● **What you are asked to do**
Your answer should be the lines from the one containing "قیمت دستگاه قهوه ساز تمام اتوماتیک" through the final line below, copied exactly.

● **Entries provided**
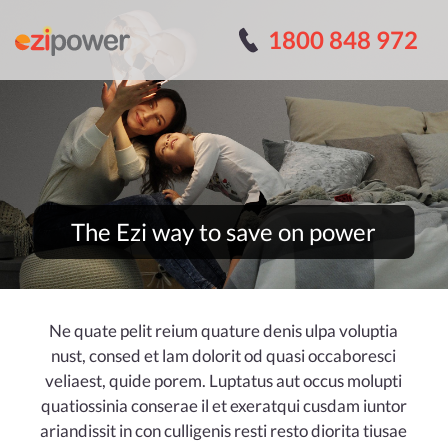
Skip
1800 848 972
to
content
The Ezi way to save on power
Ne quate pelit reium quature denis ulpa voluptia
nust, consed et lam dolorit od quasi occaboresci
veliaest, quide porem. Luptatus aut occus molupti
quatiossinia conserae il et exeratqui cusdam iuntor
ariandissit in con culligenis resti resto diorita tiusae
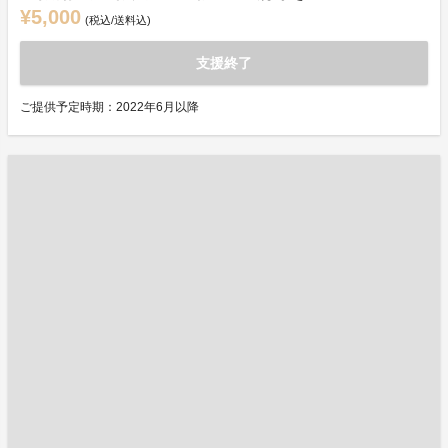
¥5,000
(税込/送料込)
支援終了
ご提供予定時期：2022年6月以降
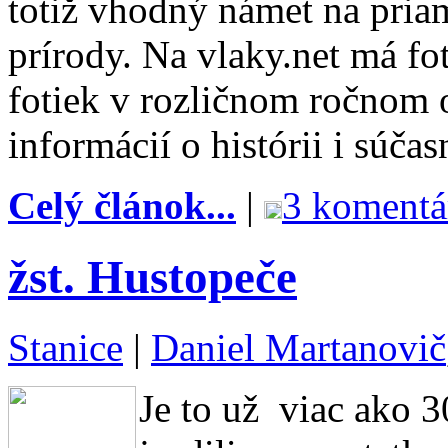
totiž vhodný námet na pria
prírody. Na vlaky.net má fo
fotiek v rozličnom ročnom o
informácií o histórii i súčas
Celý článok...
|
3 komentá
žst. Hustopeče
Stanice
|
Daniel Martanovič
Je to už viac ako 30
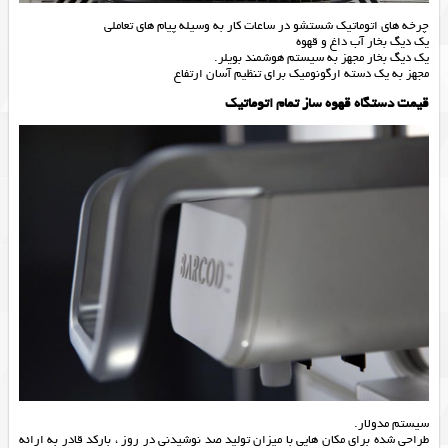
چرخه های اتوماتیک شستشو در ساعات کار به وسیله پیام های تعاملی
یک دیگ بخار آب داغ و قهوه
یک دیگ بخار مجهز به سیستم هوشمند بویلر.
مجهز به یک دسته ارگونومیک برای تنظیم آسان ارتفاع
قیمت دستگاه قهوه ساز تمام اتوماتیک
سیستم مدولار.
طراحی شده برای مکان هایی با میزان تولید صد نوشیدنی در روز ، بارکد قادر به ارائه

● **Response area**
قیمت دستگاه قهوه ساز تمام اتوماتیک
سیستم مدولار.
طراحی شده برای مکان هایی با میزان تولید صد نوشیدنی در روز ، بارکد قادر به ارائه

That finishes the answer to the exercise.